6. Spark Streaming: Learners can learn about Spark Streaming, Structured Streaming, and how to use Spark Window Functions, Spark Aggregate Functions, and Spark Structured Streaming Tutorial. They can also learn about Spark Streaming with Kafka, checkpointing in Spark Streaming, and fault tolerance and recovering from failure in Spark.
[Applications]
After completing Spark Tutorials For Beginners, users should be able to apply the knowledge they have gained to create their own Spark applications. They should be able to understand the basics of Spark, including the setup and installation, how Spark executes a program, and the different components of Spark such as the driver manager, executor, Spark context, and RDD. They should also be able to write their own standalone Spark job using RDD in Java, understand the basics of RDD, and use RDD transformations and actions. Additionally, they should be able to use Spark SQL, understand the differences between broadcast and accumulator variables, and use Spark client mode and cluster mode. They should also be able to use Spark UDFs, understand Spark streaming, structured streaming, and window functions, and use Spark streaming with Kafka. Finally, they should be able to use checkpointing in Spark streaming for fault tolerance and recovery from failure.
[Career Paths]
1. Data Engineer: Data Engineers are responsible for designing, building, and maintaining data pipelines and data warehouses. They are also responsible for developing and deploying data models and algorithms to support data-driven decision making. Data Engineers are in high demand due to the increasing need for data-driven insights in businesses. As the demand for data-driven insights continues to grow, the need for Data Engineers will continue to increase.
2. Big Data Analyst: Big Data Analysts are responsible for analyzing large datasets to uncover trends and insights. They use a variety of tools and techniques to analyze data, including Spark, Hadoop, and other big data technologies. Big Data Analysts are in high demand due to the increasing need for data-driven insights in businesses. As the demand for data-driven insights continues to grow, the need for Big Data Analysts will continue to increase.
3. Machine Learning Engineer: Machine Learning Engineers are responsible for developing and deploying machine learning models and algorithms. They use a variety of tools and techniques to develop and deploy machine learning models, including Spark, Hadoop, and other big data technologies.
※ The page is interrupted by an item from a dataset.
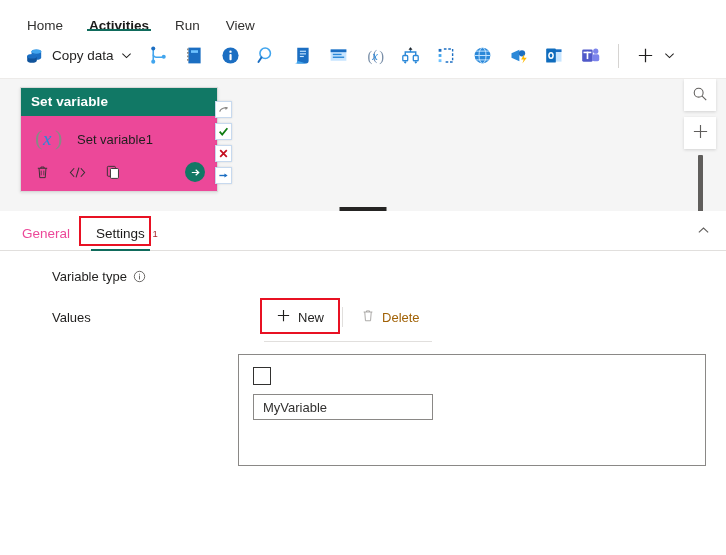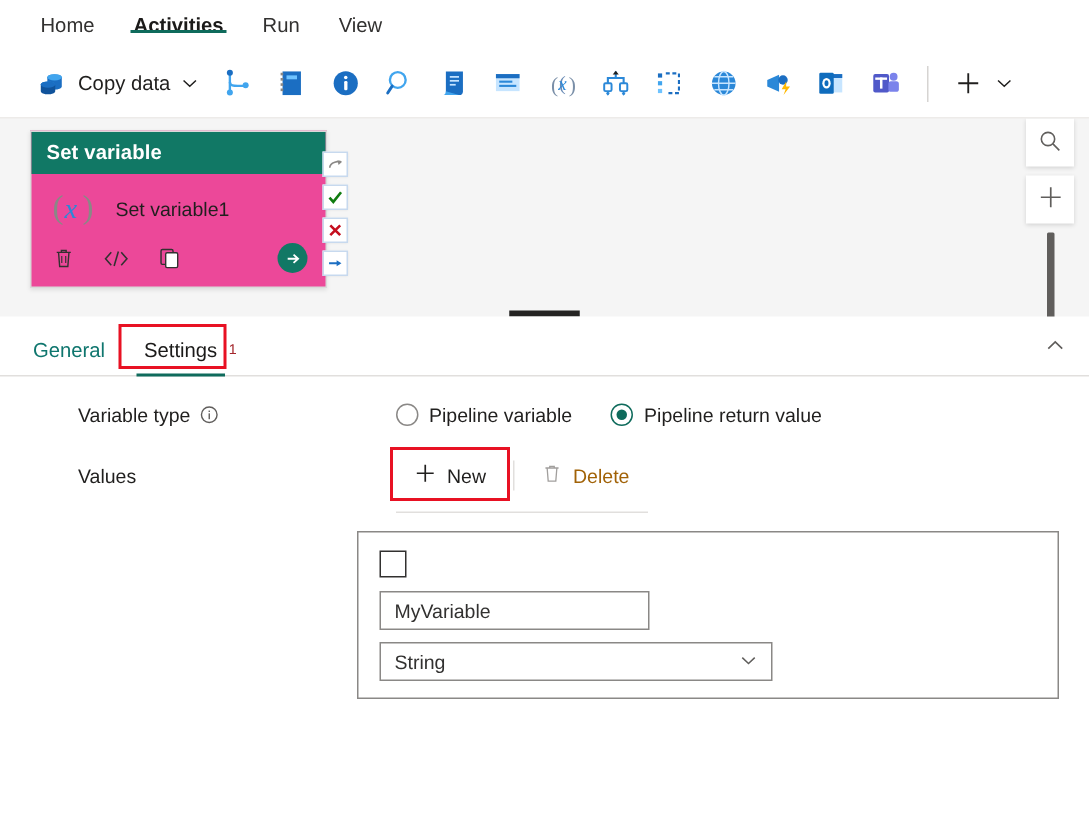"Home" .menubar { align-items: center -> flex-end }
Machine Learning Engineers are in high demand due to the increasing need for data-driven insights in businesses. As the demand for data-driven insights continues to grow, the need for Machine Learning Engineers will continue to increase.
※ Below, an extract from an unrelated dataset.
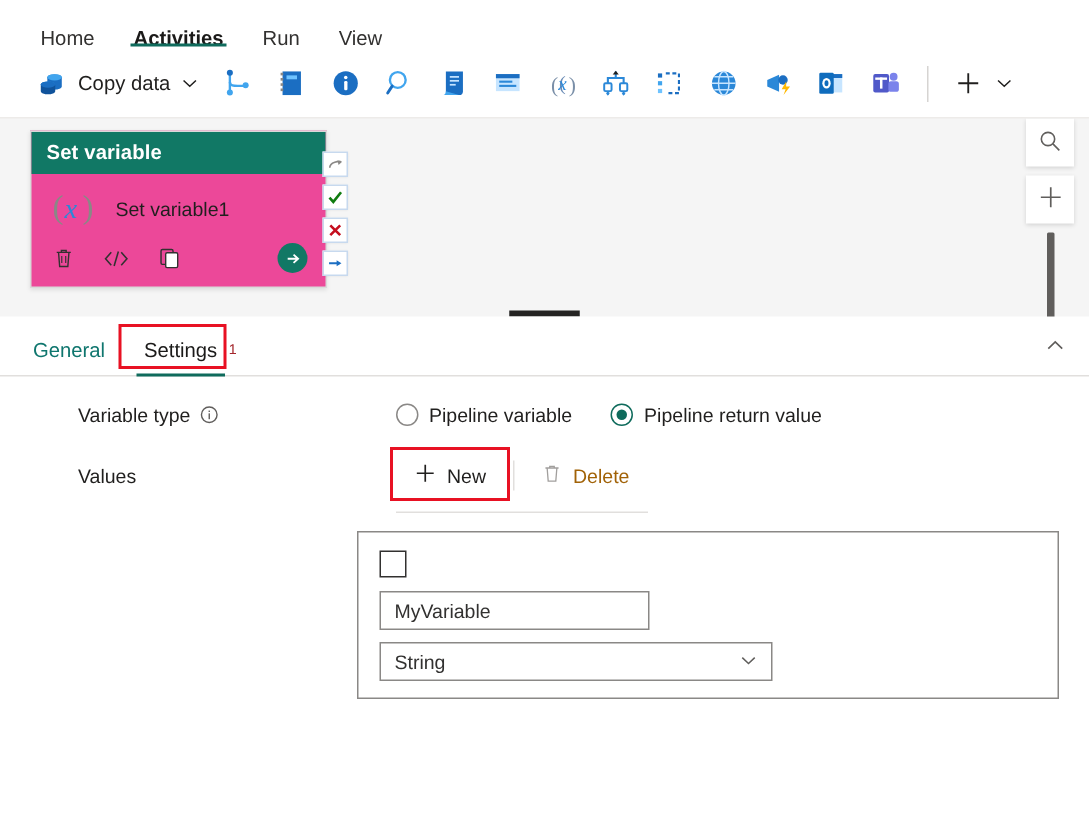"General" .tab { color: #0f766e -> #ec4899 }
4. Data Scientist: Data Scientists are responsible for analyzing large datasets to uncover trends and insights. They use a variety of tools and techniques to analyze data, including Spark, Hadoop, and other big data technologies. Data Scientists are in high demand due to the increasing need for data-driven insights in businesses. As the demand for data-driven insights continues to grow, the need for Data Scientists will continue to increase.